• **DESCRIPTION OF THE TASK**: Leaving the pictures out, print the lines from the first line of the listing through the line containing "thumb tip: (137, 173)", exactly as they read, and no others.

• **THE RECORDS**:
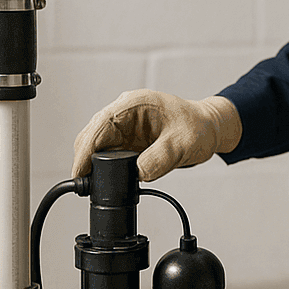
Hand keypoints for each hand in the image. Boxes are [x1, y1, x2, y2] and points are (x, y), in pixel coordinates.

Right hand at [72, 90, 240, 181]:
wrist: (209, 129)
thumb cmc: (198, 128)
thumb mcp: (182, 145)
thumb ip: (159, 159)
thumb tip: (137, 173)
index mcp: (134, 104)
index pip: (100, 124)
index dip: (86, 149)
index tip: (79, 171)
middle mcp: (124, 112)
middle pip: (92, 134)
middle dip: (85, 159)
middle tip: (86, 185)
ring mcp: (124, 125)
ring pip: (96, 145)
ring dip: (93, 163)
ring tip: (96, 185)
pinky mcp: (127, 138)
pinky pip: (107, 152)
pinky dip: (103, 166)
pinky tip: (105, 179)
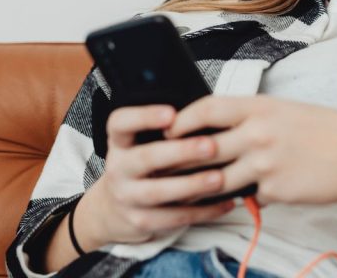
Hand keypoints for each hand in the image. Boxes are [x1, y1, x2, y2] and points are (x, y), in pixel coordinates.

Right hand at [76, 105, 235, 247]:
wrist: (112, 211)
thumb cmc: (141, 167)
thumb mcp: (140, 144)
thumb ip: (166, 133)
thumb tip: (209, 117)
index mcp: (119, 142)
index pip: (120, 123)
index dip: (143, 117)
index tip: (171, 114)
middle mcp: (118, 168)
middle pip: (145, 158)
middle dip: (180, 152)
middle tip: (211, 146)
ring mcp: (127, 197)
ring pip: (158, 192)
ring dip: (192, 185)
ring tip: (220, 178)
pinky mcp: (140, 221)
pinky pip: (173, 217)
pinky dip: (202, 211)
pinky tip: (225, 203)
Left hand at [164, 96, 336, 204]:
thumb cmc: (324, 128)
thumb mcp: (284, 110)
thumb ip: (250, 117)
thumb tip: (217, 128)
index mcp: (259, 107)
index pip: (206, 109)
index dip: (181, 120)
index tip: (168, 129)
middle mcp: (257, 133)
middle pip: (203, 149)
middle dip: (180, 160)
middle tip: (164, 166)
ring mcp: (265, 164)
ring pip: (218, 180)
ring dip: (205, 186)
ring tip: (191, 189)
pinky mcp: (275, 190)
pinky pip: (249, 197)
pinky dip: (246, 197)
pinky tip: (248, 195)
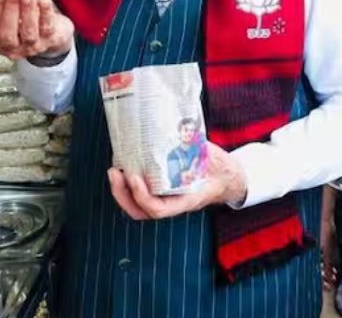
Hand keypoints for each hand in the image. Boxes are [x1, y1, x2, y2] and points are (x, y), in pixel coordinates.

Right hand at [0, 0, 73, 59]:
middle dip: (9, 10)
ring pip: (28, 32)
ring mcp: (34, 47)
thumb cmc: (24, 22)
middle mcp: (15, 50)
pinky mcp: (51, 40)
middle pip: (7, 35)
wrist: (54, 34)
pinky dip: (45, 13)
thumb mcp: (5, 20)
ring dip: (26, 9)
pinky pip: (47, 27)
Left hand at [108, 142, 247, 219]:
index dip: (143, 196)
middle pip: (141, 211)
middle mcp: (173, 203)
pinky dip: (128, 184)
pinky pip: (140, 194)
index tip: (134, 177)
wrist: (226, 177)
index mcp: (187, 199)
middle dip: (123, 194)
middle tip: (115, 172)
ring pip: (137, 206)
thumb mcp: (212, 157)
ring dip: (121, 190)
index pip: (159, 209)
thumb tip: (183, 131)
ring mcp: (166, 200)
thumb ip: (197, 147)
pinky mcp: (161, 192)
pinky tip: (124, 166)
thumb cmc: (219, 168)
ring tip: (115, 170)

• **FINISHED TASK**:
Hand keypoints for each hand in the image. Boxes are [x1, y1, x2, y2] and points are (x, y), in pixel coordinates.

Right hand at [72, 90, 240, 181]:
wrist: (209, 129)
thumb cmc: (198, 128)
thumb mcp: (182, 145)
thumb ip: (159, 159)
thumb tip: (137, 173)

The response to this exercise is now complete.